──────── Available records
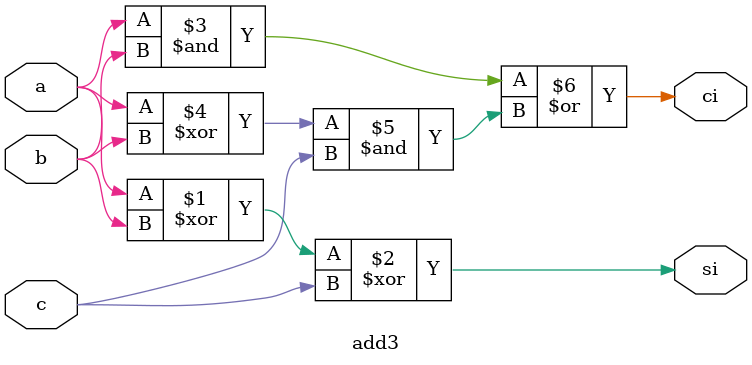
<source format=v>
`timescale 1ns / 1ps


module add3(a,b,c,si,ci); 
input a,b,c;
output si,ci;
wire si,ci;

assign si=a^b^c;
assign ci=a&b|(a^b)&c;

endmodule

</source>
────────────────
Work order.
Please give the records again word for word, omitting all images.

Your response.
<source format=v>
`timescale 1ns / 1ps


module add3(a,b,c,si,ci); 
input a,b,c;
output si,ci;
wire si,ci;

assign si=a^b^c;
assign ci=a&b|(a^b)&c;

endmodule

</source>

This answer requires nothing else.